Qualcomm SoC & ARMv8 custom core discussions

Discussion in 'Mobile Devices and SoCs' started by Nebuchadnezzar, Jan 20, 2015.

  1. Turbotab

    Newcomer

    Joined:
    Feb 19, 2013
    Messages:
    214
    Likes Received:
    3
    Do you you know about the L3 cache because you've seen die shots or through other insider knowledge?
     
  2. 3dilettante

    Legend Alpha

    Joined:
    Sep 15, 2003
    Messages:
    8,122
    Likes Received:
    2,873
    Location:
    Well within 3d
    I was operating on a subconscious assumption that the baseline for DVFS was something like the closed loop Samsung recently implemented, rather than the common case of a software solution.
    A more involved scheme would rely on better physical characterization and more complex clock/power management logic. That can take more time to get right.
    Does Kryo not have anything at the hardware level?
    It would make me lean towards the possibility that software can't deliver the upper clock ranges dynamically across four cores.

    The latencies are fairly very bad then, at least from the perspective of non-mobile architectures. The latency numbers I've seen for those would have come from different tests, so I am unsure they can be compared. Qualcomm's are higher than an architecture that officially has an L3, which can point to some amount of undisclosed complexity. There are some things like the number of CPU domains and independent graphics and DSP resources hooked into the uncore that look like contributors.

    Defects come to mind, but it could be motivated by a desire to keep the performance cluster's L2 as much of a superset of the slow one as possible in the case of thread migration, especially if there was supposed to be an L3 that could have backed this up.
    Last minute bugs or show-stoppers can sometimes lead to weird workarounds when dealing with a deadline.
     
  3. Nebuchadnezzar

    Legend

    Joined:
    Feb 10, 2002
    Messages:
    974
    Likes Received:
    141
    Location:
    Luxembourg
    Closed loop voltage systems don't include frequency, they just dynamically control voltage depending on chraracertization and temperature/load/currents. Nvidia since TK1 and Qualcomm since the 810 have quite advanced closed loop voltage systems, the 820 has it as well. Samsung's is a special case as they use both binning and the micro-controller, so it's not directly comparable.

    As much as Intel likes to talk about their hardware frequency control, I see it as no advantage to what the mobile SoC space does in software.
    It depends what you're measuring. The numbers we publish in mobile are worse-case full random latency which goes to about 256ns. Random within an access window flatlines at about 125ns clearly after the L2 finishes. And again of course we're not seeing the L3 because it's supposedly not active / not there.
     
  4. Rys

    Rys PowerVR
    Moderator Veteran Alpha

    Joined:
    Oct 9, 2003
    Messages:
    4,156
    Likes Received:
    1,433
    Location:
    Beyond3D HQ
    Die shot.
     
    Turbotab likes this.

[Rows taken from a collection]
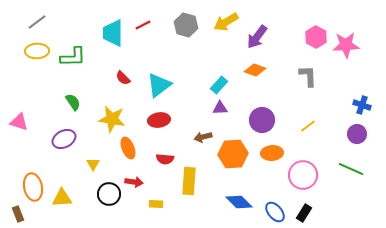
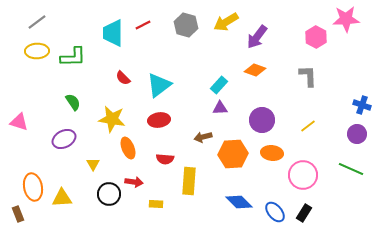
pink star at (346, 45): moved 26 px up
orange ellipse at (272, 153): rotated 10 degrees clockwise
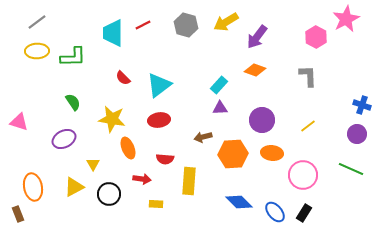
pink star at (346, 19): rotated 24 degrees counterclockwise
red arrow at (134, 182): moved 8 px right, 3 px up
yellow triangle at (62, 198): moved 12 px right, 11 px up; rotated 25 degrees counterclockwise
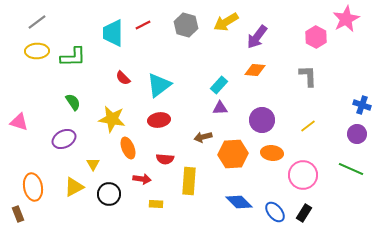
orange diamond at (255, 70): rotated 15 degrees counterclockwise
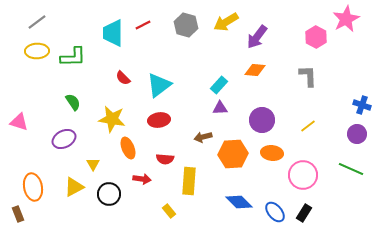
yellow rectangle at (156, 204): moved 13 px right, 7 px down; rotated 48 degrees clockwise
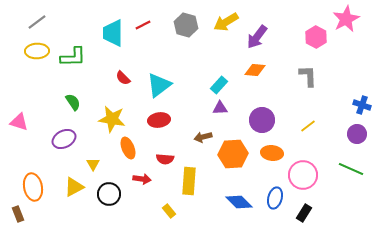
blue ellipse at (275, 212): moved 14 px up; rotated 55 degrees clockwise
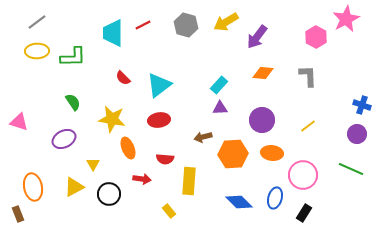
orange diamond at (255, 70): moved 8 px right, 3 px down
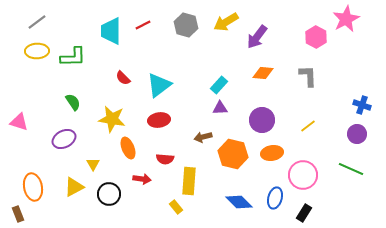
cyan trapezoid at (113, 33): moved 2 px left, 2 px up
orange ellipse at (272, 153): rotated 15 degrees counterclockwise
orange hexagon at (233, 154): rotated 16 degrees clockwise
yellow rectangle at (169, 211): moved 7 px right, 4 px up
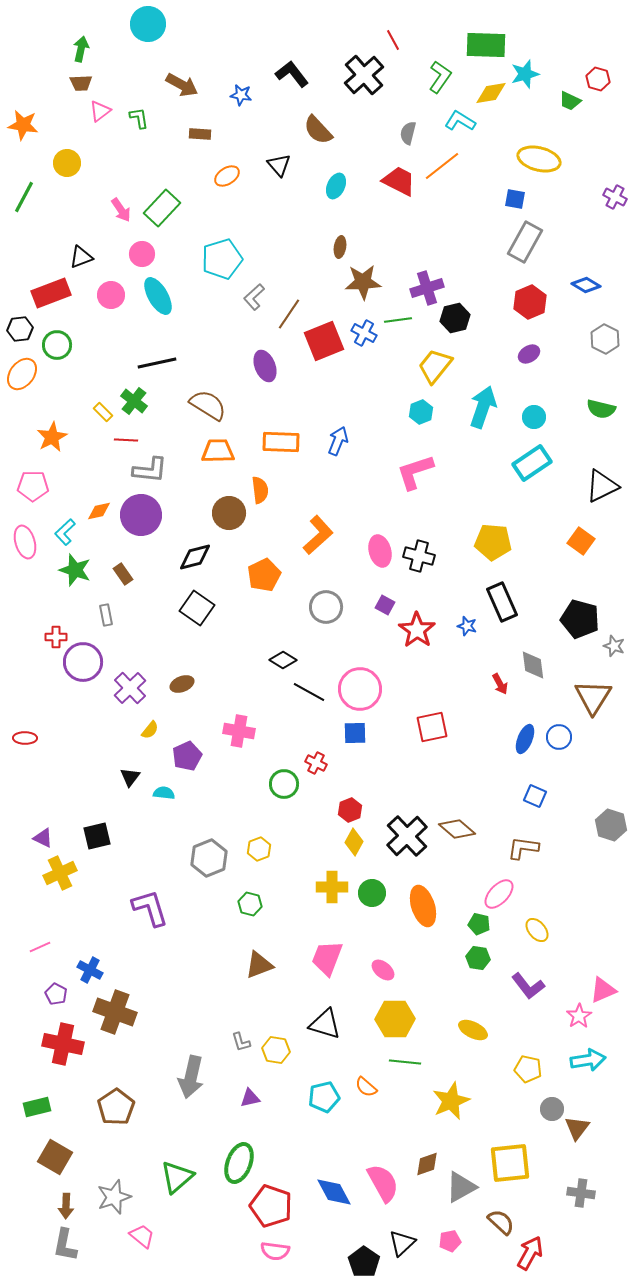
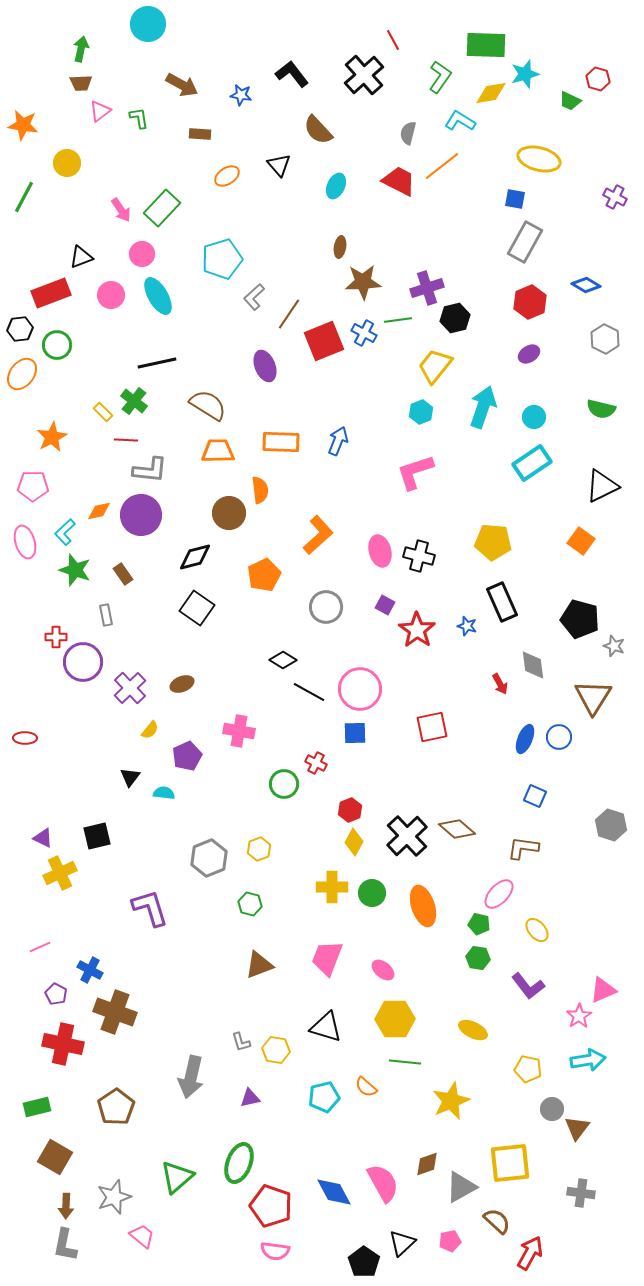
black triangle at (325, 1024): moved 1 px right, 3 px down
brown semicircle at (501, 1222): moved 4 px left, 1 px up
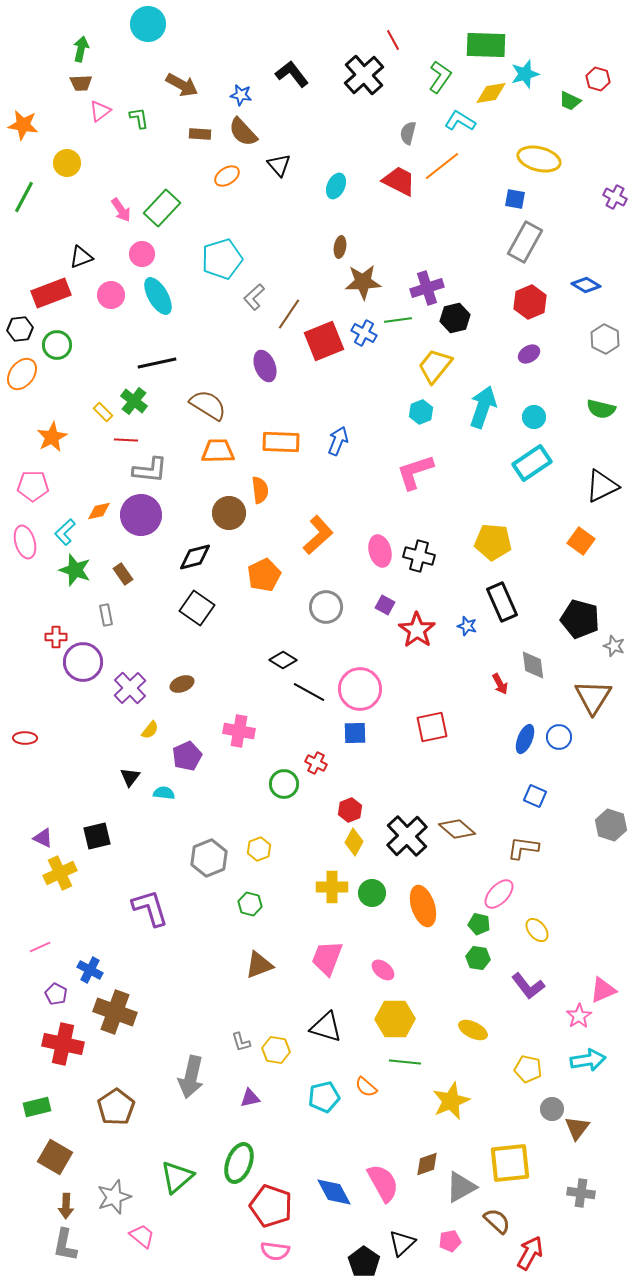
brown semicircle at (318, 130): moved 75 px left, 2 px down
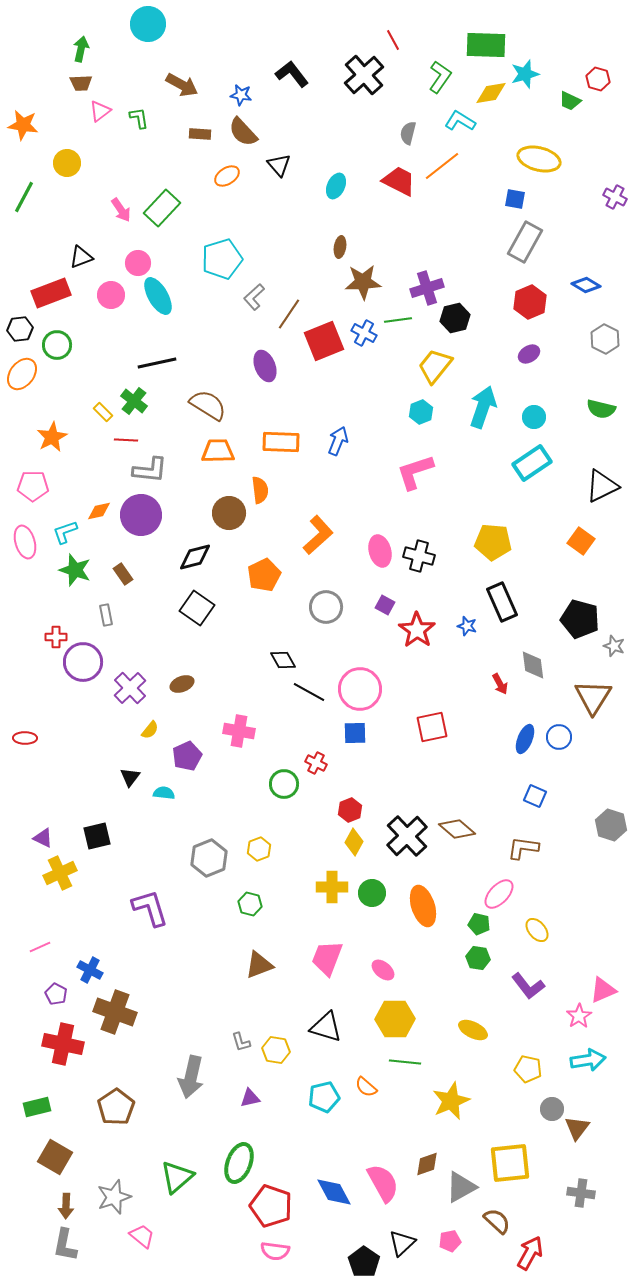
pink circle at (142, 254): moved 4 px left, 9 px down
cyan L-shape at (65, 532): rotated 24 degrees clockwise
black diamond at (283, 660): rotated 28 degrees clockwise
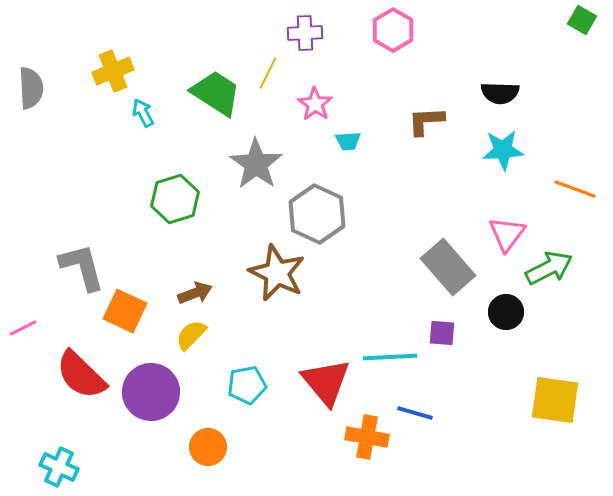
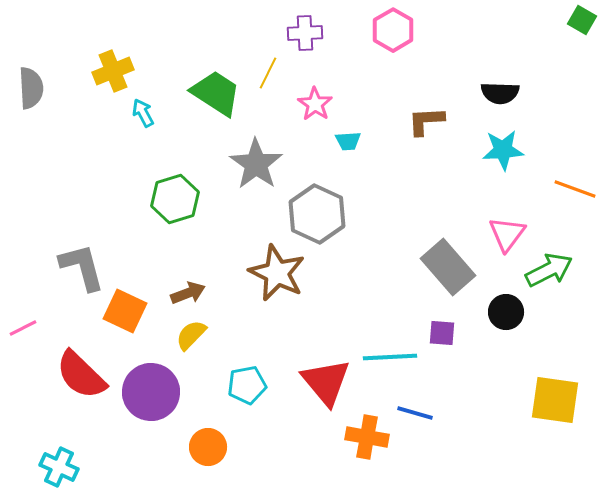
green arrow: moved 2 px down
brown arrow: moved 7 px left
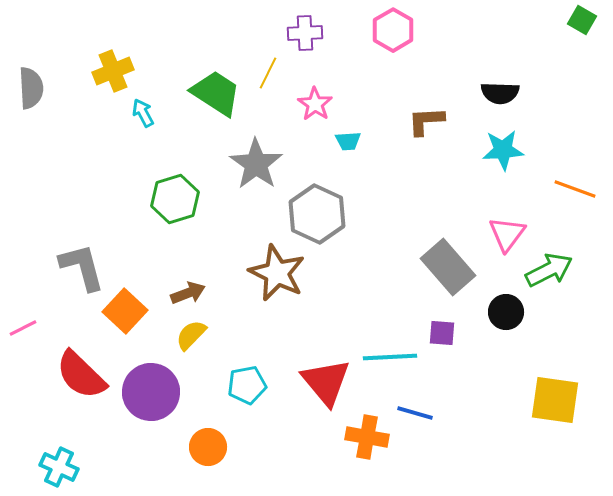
orange square: rotated 18 degrees clockwise
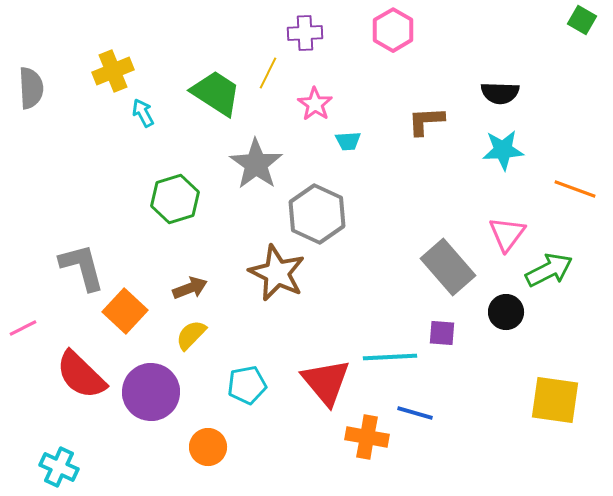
brown arrow: moved 2 px right, 5 px up
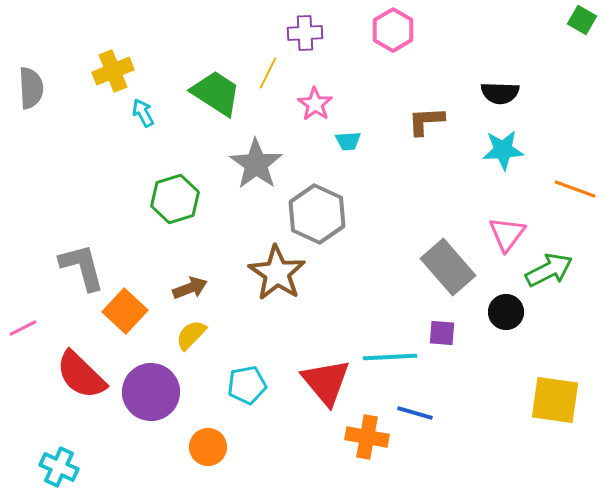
brown star: rotated 8 degrees clockwise
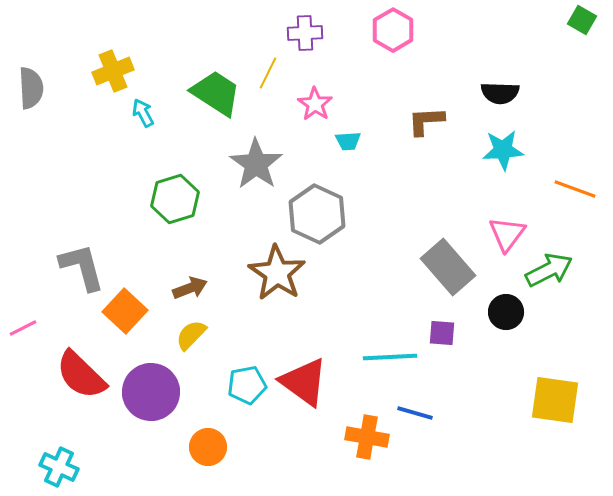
red triangle: moved 22 px left; rotated 14 degrees counterclockwise
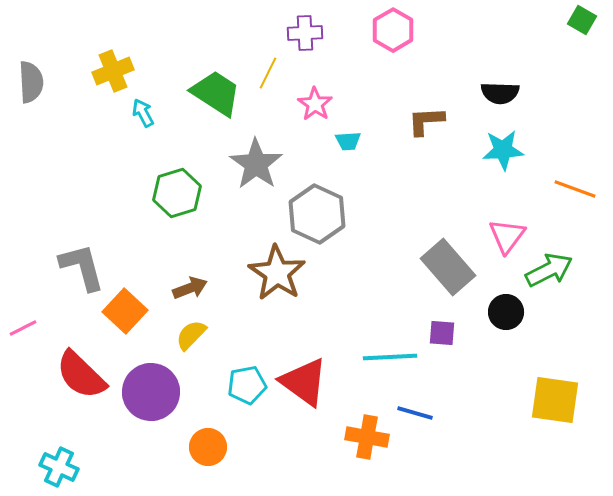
gray semicircle: moved 6 px up
green hexagon: moved 2 px right, 6 px up
pink triangle: moved 2 px down
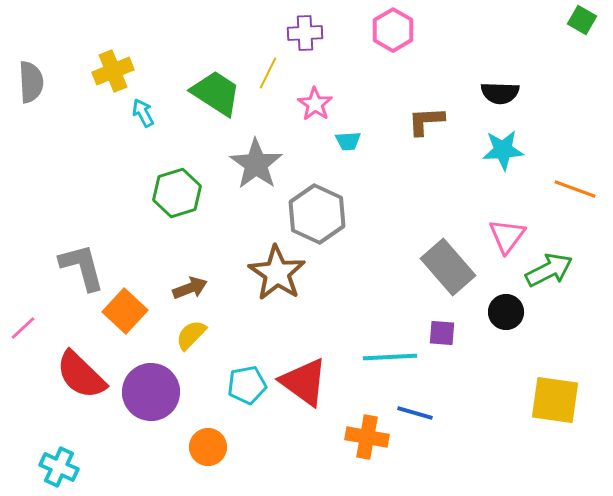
pink line: rotated 16 degrees counterclockwise
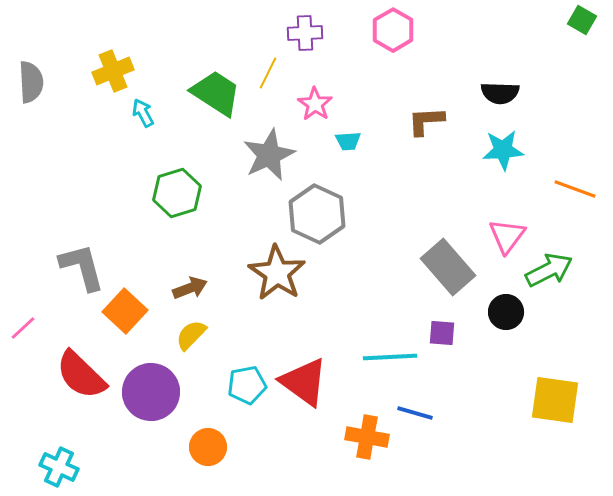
gray star: moved 13 px right, 9 px up; rotated 12 degrees clockwise
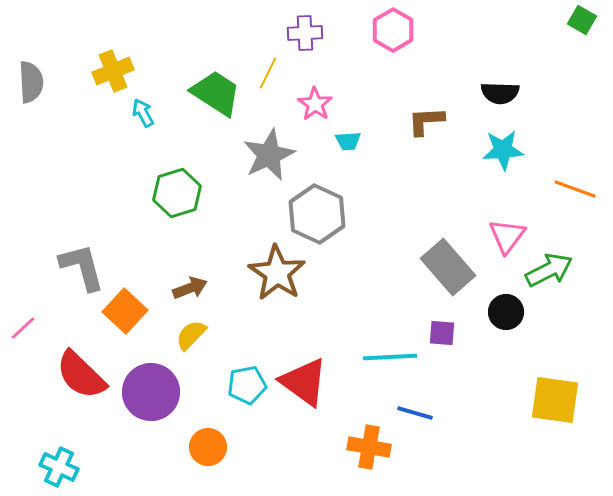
orange cross: moved 2 px right, 10 px down
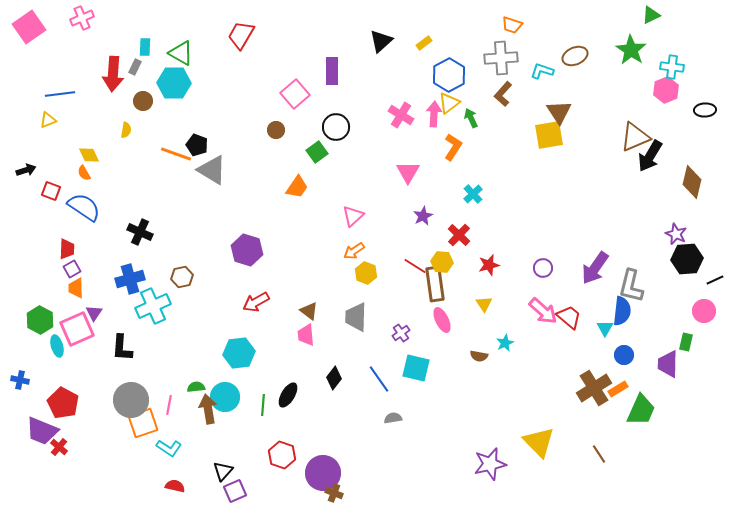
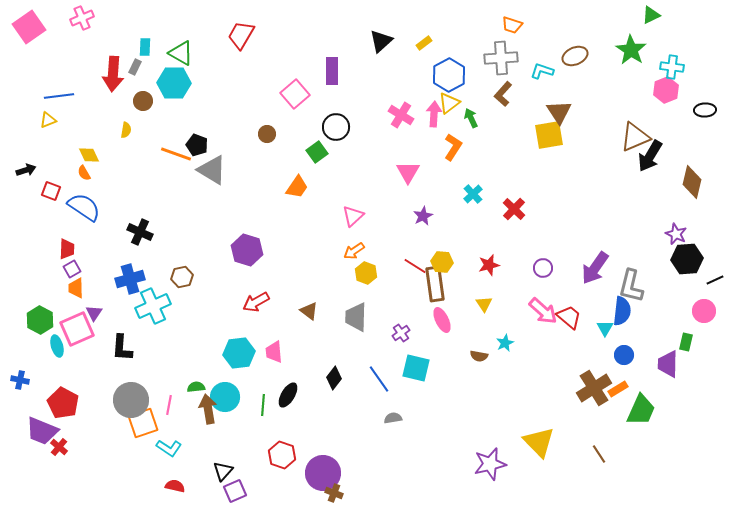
blue line at (60, 94): moved 1 px left, 2 px down
brown circle at (276, 130): moved 9 px left, 4 px down
red cross at (459, 235): moved 55 px right, 26 px up
pink trapezoid at (306, 335): moved 32 px left, 17 px down
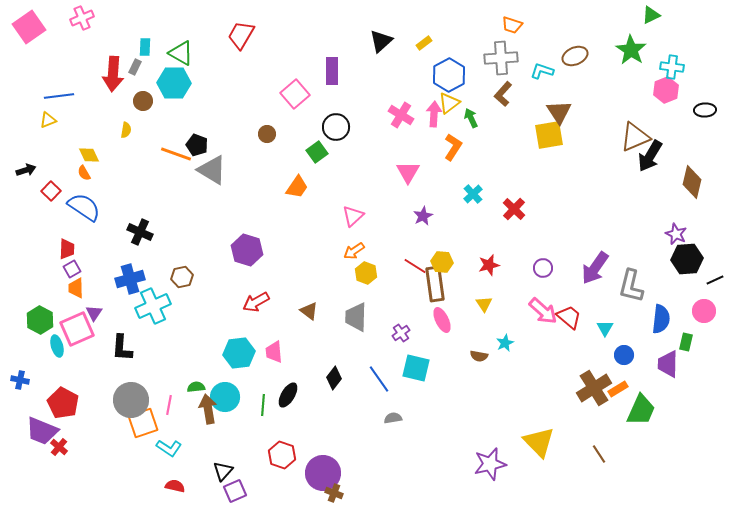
red square at (51, 191): rotated 24 degrees clockwise
blue semicircle at (622, 311): moved 39 px right, 8 px down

→ **Aim**:
Please carry on the Qualcomm SoC forum thread from its last post onward.

→ **Task response**:
  5. 3dilettante

    Legend Alpha

    Joined:
    Sep 15, 2003
    Messages:
    8,122
    Likes Received:
    2,873
    Location:
    Well within 3d
    I approach it from where x86 cores would be if they didn't have it. The example I was thinking of was actually AMD's Jaguar, since its architecture was launched with an in-design fully featured on-chip DVFS that failed to be fully realized until generally equivalent silicon was launched as Puma.
    There was poorer perf/W, and certain hacky clock management choices like Jaguar not reaching its upper clock band in certain products except when the device was plugged into a dock.

    Qualcomm's aspirations for taking its custom cores beyond mobile also threaten to take it into a place where it cannot be so readily discounted.
    The server chip would have a definite use for an working L3, and more responsive clock and power management given the competition and higher core counts.
    I suppose Qualcomm could have two different architectures, with the server version getting an L3 and more integrated power and clock management.
    On the other hand, the phone chip wouldn't need a dead L3 and a weird clock settings for the same cores, and the server core would lose the ability to leverage the R&D from a high-volume product.

    The post L2 number does bring the latencies more in line with some of the other architectures' fuzzy numbers. I find that an interesting number for comparative purposes, and it might show some of the differences between mobile and non-mobile memory standards and page policies.
     
  6. Exophase

    Veteran

    Joined:
    Mar 25, 2010
    Messages:
    2,406
    Likes Received:
    429
    Location:
    Cleveland, OH
    With Puma:
    http://anandtech.com/show/7974/amd-beema-mullins-architecture-a10-micro-6700t-performance-preview

    These are not improvements enabled by changing the power management control loop on generally equivalent silicon, this is a physical design overhaul. And it's not that surprising that these gains could be realized, Kabini used 0.77W when idle (http://www.hotchips.org/wp-content/.../HC25.26.111-Kabini-APU-Bouvier-AMD-Final.pdf) which is a lot for an SoC in this segment.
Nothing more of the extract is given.